November 30, 2018 at 12:32 pm
fahey.jonathan, ChrisM@Work - Thanks for your inputs. I will consider these both option and choose one on their performance as we are having huge data in staging and target.
December 1, 2018 at 11:41 am
I'm not sure ChrisM's solution works in the general case - the various MAX's operate independently and so unless you can guarantee the values all ascend in time (which seems unlikely) you won't necessarily get the right end values. Try adding the line:
(1, 'FirstName', 'Update','A2','2018-02-02')
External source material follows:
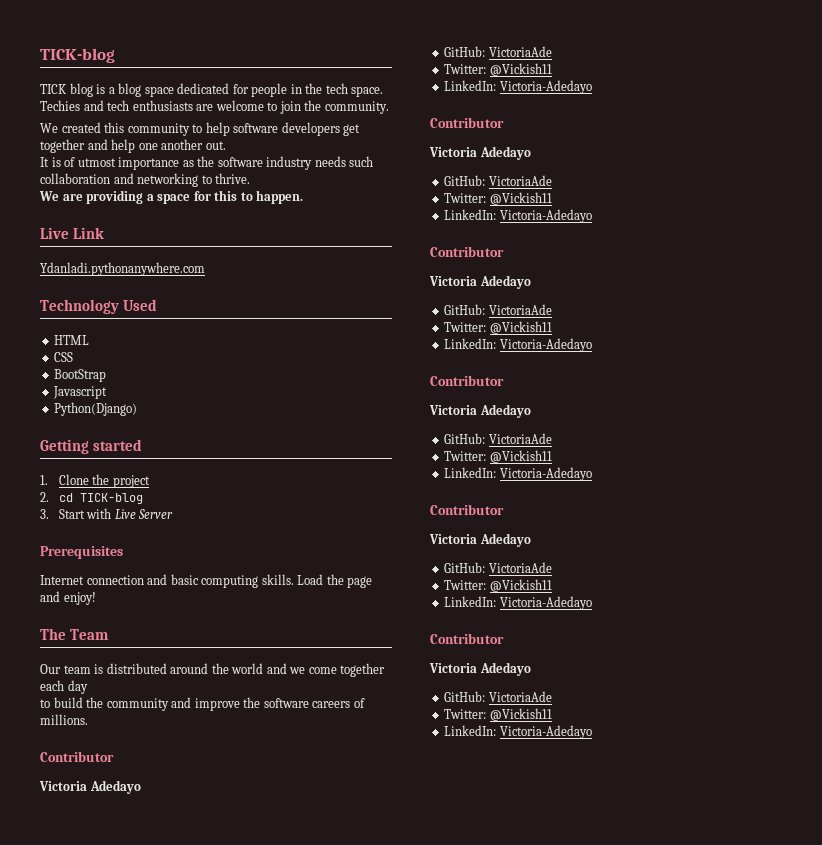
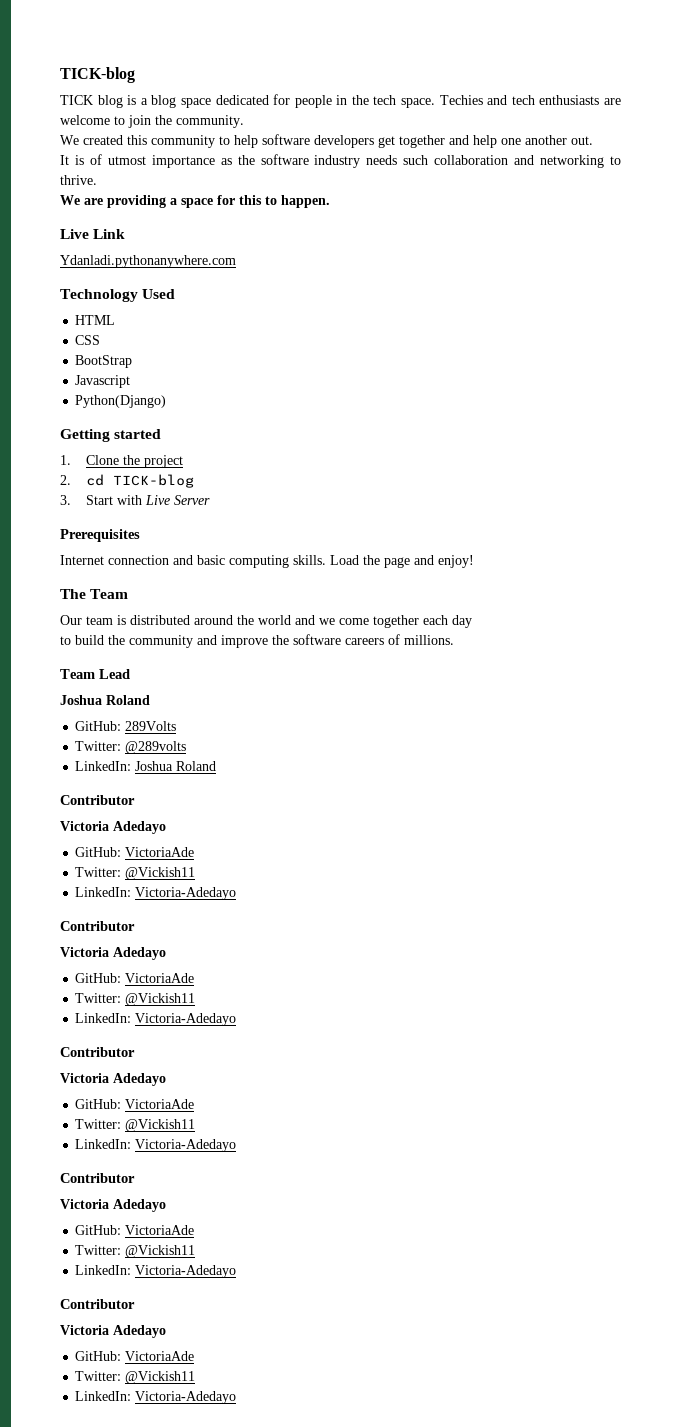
[40,751,114,762] [39,780,141,794] [444,46,552,57] [444,63,552,76] [444,80,592,94] Contributor // Victoria Adedayo // GitHub: VictoriaAde // Twitter: @Vickish11 // LinkedIn: Victoria-Adedayo -> [60,669,130,679] [60,695,150,705] [75,721,177,731] [75,741,187,754] [75,761,217,771] Team Lead // Joshua Roland // GitHub: 289Volts // Twitter: @289volts // LinkedIn: Joshua Roland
to the list and you'll see what I mean. You would need to rank the rows by date and take the most recent for any given field first to ensure you're getting the row values you actually require.
December 1, 2018 at 11:11 pm
@rockys - Is it possible that the same EmpID could have multiple updates for the same column, at the same time? If so, how would you determine which of the multiple values gets updated to the dbo.Employee table?
Looking at the Staging table, it gives the impression that it's wiped and reloaded on daily basis. If the UpdatedDate really does lack a time component, it could be difficult (more likely impossible) to determine which is the most resent.